With regular exercise, the struggle people face from these illnesses may lessen, even if for a small period of time. For those that struggle with anxiety, the biochemical reaction in the brain that occurs during exercise releases stress. This release helps anxiety to calm down. Depression is helped by exercise because it helps people to feel better about their bodies and lives. These seemingly small things go a long way for those that suffer.
However, even if you do not struggle with chronic illnesses like anxiety or depression, exercise will still improve your mind and emotional well-being. Exercise teaches discipline, helps sustain motivation, and promotes a healthy outlook on life. These simple aspects, when properly applied outside of exercise, will vastly improve your overall well-being.
“But I have too much going on to exercise!” It’s just one of the many excuses people use. When it comes right down to it, though, exercise can be done anywhere at any time. A quick search on the web can show you that you can exercise outside or inside, at work, school or even at that uncomfortable family dinner. While space will not permit to get into the nitty-gritty details of the various places, times and ways to exercise, let’s review a few traditional and non-traditional ways to exercise. Consider yourself warned, though. Once your read these different kinds of exercises, it will not leave you with much of an excuse to continue neglecting exercise.
For those of you with a gym membership stashed away in your wallet, consider using it on a regular basis. Chances are, you pay for it each month. And really, with all the hoops and fees you go through to cancel it, it’s less of a hassle to simply go to the gym regularly. At the gym you will find treadmills, ellipticals, exercise bikes and an array of other equipment exclusively there for your use. Going to the gym everyday shouldn’t take more than a couple of hours out of your day. Set the DVR to record your favorites shows, watch them on the weekend and get out to the gym at least four times a week.

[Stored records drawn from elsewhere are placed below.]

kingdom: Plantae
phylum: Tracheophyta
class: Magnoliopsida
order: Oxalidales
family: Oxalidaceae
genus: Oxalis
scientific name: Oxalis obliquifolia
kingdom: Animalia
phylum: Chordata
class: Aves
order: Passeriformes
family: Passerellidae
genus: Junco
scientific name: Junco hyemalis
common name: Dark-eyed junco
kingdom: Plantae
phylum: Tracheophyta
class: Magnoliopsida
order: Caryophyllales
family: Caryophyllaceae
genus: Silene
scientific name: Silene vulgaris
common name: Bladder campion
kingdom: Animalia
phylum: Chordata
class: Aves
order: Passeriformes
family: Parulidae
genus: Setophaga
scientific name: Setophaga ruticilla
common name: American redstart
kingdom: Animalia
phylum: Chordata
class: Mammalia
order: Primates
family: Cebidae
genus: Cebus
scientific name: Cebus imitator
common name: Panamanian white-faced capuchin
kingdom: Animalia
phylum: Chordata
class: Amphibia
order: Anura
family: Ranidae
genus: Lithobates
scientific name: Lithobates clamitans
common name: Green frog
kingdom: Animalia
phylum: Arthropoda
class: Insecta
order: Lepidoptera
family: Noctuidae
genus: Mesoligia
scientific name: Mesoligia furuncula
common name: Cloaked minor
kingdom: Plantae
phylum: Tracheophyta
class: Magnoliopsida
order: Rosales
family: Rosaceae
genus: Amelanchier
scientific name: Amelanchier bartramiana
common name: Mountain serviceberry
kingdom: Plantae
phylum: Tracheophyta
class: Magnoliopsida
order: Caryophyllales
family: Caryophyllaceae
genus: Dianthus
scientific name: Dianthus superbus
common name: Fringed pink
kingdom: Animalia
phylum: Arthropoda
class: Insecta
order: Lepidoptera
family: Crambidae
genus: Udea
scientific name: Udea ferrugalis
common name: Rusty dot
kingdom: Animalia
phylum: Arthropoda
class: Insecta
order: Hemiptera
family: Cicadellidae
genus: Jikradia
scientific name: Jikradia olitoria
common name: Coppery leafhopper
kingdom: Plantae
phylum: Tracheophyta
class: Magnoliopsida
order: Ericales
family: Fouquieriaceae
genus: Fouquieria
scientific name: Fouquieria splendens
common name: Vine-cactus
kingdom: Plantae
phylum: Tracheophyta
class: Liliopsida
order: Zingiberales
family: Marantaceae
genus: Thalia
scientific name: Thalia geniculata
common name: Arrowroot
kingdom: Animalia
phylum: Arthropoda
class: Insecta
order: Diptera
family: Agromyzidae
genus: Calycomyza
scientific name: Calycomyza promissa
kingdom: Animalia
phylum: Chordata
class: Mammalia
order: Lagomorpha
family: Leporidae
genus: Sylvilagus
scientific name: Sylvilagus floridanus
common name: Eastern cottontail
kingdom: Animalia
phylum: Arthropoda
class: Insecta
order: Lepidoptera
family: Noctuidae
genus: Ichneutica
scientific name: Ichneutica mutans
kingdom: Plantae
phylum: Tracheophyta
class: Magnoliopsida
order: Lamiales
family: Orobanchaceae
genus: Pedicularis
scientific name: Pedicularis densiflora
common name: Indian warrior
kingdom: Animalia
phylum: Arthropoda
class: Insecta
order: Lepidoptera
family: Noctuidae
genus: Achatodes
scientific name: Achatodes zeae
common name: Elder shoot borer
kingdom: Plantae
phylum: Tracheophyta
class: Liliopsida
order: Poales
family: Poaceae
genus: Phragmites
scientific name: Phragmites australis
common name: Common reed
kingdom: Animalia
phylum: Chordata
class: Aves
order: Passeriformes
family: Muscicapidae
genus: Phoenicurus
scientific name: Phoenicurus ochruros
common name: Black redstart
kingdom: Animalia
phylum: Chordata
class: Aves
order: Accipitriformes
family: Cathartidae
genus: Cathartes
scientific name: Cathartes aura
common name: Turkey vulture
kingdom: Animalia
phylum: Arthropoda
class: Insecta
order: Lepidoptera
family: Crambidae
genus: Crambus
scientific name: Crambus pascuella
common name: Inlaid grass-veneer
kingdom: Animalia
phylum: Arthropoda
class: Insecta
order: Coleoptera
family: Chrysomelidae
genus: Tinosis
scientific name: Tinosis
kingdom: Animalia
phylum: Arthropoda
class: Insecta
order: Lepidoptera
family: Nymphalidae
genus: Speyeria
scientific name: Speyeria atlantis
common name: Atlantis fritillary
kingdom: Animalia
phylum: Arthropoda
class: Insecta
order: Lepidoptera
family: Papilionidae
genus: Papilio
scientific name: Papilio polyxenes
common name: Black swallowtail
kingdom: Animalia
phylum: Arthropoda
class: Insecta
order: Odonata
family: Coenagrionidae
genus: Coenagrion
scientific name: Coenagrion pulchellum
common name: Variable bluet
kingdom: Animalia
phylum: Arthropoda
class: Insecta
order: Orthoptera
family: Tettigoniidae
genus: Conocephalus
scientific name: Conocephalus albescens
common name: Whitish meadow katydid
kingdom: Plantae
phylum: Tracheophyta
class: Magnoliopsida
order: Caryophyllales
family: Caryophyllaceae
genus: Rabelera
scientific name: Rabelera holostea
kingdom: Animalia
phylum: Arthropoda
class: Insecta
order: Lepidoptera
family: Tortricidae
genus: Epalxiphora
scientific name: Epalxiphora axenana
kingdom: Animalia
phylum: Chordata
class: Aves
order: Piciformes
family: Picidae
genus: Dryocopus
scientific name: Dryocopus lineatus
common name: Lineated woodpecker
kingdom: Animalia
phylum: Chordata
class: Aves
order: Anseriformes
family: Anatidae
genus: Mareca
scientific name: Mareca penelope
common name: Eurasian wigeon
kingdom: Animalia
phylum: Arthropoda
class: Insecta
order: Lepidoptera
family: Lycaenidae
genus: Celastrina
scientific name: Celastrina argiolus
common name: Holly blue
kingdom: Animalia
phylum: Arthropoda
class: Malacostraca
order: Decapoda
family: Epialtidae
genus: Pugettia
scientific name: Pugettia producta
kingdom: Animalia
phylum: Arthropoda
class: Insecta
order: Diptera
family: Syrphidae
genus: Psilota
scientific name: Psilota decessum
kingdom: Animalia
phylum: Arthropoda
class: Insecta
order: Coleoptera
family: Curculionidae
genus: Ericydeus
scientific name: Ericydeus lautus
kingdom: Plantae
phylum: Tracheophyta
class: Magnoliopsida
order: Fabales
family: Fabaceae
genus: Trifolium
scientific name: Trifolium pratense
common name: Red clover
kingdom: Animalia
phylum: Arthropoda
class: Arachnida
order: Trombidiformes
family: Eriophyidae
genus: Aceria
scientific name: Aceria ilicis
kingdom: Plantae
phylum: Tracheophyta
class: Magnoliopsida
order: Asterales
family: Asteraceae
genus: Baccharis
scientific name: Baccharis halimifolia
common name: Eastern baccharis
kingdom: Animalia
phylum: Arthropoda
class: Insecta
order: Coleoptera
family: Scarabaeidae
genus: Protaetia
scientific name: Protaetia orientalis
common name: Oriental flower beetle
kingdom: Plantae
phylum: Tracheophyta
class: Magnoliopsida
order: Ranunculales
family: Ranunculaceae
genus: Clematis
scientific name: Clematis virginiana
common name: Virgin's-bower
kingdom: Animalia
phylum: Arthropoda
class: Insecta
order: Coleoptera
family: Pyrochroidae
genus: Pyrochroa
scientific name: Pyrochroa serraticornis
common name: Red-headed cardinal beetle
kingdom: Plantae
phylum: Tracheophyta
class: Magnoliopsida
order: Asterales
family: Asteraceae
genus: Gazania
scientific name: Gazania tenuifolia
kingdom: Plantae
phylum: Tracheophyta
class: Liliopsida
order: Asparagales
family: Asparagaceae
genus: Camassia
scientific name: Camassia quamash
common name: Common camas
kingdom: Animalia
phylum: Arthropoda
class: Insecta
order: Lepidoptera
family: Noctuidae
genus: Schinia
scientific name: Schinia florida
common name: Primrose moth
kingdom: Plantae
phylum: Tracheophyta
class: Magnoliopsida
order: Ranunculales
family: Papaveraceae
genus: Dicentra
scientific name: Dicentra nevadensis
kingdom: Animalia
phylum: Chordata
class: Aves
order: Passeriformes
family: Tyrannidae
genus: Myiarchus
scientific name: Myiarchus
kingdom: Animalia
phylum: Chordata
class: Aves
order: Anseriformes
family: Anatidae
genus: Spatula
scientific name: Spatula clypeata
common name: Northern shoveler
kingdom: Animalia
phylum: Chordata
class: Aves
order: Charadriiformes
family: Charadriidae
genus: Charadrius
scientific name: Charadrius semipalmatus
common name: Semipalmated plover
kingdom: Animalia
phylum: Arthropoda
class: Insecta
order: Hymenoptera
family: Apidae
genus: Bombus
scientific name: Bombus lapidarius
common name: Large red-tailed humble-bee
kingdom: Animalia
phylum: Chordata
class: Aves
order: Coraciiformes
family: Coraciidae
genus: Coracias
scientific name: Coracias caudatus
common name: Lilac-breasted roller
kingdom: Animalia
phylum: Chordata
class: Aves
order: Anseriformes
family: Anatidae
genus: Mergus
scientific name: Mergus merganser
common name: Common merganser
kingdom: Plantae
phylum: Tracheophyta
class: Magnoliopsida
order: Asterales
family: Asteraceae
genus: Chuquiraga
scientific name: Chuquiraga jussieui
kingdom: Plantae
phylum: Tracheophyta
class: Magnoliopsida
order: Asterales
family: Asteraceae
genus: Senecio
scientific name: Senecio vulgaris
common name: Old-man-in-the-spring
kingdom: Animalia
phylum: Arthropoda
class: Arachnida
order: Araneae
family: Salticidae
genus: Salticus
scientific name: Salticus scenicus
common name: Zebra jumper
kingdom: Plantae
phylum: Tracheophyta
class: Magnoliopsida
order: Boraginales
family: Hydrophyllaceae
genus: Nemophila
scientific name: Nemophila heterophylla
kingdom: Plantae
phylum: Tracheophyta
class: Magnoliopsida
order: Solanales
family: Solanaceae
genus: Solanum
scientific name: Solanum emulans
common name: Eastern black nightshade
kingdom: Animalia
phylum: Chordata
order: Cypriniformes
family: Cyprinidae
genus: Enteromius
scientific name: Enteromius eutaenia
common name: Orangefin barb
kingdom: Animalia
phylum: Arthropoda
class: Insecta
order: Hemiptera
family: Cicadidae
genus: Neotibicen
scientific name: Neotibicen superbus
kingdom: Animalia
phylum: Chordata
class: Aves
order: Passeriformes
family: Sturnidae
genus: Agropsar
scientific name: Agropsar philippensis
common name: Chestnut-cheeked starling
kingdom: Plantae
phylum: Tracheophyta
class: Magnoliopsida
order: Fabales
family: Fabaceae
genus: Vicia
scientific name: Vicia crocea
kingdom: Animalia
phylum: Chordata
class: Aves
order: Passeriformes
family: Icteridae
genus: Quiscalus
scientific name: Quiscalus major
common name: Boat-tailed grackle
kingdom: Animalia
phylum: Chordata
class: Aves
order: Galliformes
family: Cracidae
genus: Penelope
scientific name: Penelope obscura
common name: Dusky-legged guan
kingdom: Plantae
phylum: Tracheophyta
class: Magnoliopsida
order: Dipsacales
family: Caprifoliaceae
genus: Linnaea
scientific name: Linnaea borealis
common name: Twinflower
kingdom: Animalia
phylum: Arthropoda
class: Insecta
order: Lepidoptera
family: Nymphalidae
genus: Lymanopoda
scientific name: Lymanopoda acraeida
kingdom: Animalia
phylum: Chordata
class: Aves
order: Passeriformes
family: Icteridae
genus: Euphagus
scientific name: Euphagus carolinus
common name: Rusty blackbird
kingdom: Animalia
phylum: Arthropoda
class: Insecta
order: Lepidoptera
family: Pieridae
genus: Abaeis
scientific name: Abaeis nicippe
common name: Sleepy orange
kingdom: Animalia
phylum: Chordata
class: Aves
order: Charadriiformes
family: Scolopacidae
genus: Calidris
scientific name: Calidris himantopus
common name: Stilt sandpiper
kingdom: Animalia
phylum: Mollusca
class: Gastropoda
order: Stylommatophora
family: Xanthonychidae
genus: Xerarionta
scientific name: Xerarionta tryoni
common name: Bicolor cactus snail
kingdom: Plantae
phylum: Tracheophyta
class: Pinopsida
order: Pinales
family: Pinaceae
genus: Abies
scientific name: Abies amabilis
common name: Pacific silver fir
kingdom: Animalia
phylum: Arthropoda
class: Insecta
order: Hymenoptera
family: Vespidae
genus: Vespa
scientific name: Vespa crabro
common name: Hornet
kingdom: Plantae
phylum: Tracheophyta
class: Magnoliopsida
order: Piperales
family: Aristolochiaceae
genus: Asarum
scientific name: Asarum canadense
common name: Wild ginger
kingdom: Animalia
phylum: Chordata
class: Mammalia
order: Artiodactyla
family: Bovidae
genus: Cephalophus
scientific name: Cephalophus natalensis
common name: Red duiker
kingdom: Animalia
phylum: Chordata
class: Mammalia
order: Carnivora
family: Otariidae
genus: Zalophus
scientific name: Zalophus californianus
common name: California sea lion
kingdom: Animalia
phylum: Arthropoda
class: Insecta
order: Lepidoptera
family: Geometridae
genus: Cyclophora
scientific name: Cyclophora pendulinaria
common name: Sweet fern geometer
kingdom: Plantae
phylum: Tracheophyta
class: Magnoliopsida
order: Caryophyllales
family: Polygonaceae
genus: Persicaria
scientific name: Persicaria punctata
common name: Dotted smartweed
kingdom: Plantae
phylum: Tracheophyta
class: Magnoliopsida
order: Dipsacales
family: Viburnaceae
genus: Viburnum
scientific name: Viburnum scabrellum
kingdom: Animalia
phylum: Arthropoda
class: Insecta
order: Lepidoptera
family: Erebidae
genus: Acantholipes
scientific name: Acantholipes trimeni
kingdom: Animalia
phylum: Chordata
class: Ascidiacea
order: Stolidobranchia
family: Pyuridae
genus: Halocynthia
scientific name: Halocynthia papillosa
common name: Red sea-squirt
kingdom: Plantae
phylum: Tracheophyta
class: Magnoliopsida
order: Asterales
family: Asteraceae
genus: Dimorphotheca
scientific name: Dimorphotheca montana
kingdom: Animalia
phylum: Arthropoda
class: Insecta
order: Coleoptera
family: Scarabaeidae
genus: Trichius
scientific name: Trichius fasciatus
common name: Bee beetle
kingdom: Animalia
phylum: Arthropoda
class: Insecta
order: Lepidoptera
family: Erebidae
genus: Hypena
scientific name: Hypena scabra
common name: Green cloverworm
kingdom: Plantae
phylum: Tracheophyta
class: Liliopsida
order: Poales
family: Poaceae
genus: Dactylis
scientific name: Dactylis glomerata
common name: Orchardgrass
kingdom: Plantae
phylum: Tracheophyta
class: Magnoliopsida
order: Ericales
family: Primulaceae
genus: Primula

Now, some can’t get to a gym or simply can’t afford a membership. That’s ok! You don’t get out of exercising simply because you don’t have a gym membership. Today, there is an entire market for home gym equipment specifically designed for people like you. Is some of it expensive? Absolutely. But there are even things you can do when you don’t have the money to invest in a home gym. Remember grade school? There’s this thing called a jump rope. You can get a good one for less than $5 at the store. Use one of those for 30 minutes a day and you’ll likely sweat more than you ever did at the gym.
You have enough time, energy and money. The only thing that keeps you from exercising regularly is yourself. So, make up your mind, get off the couch and make your life what you’ve always wanted it to be.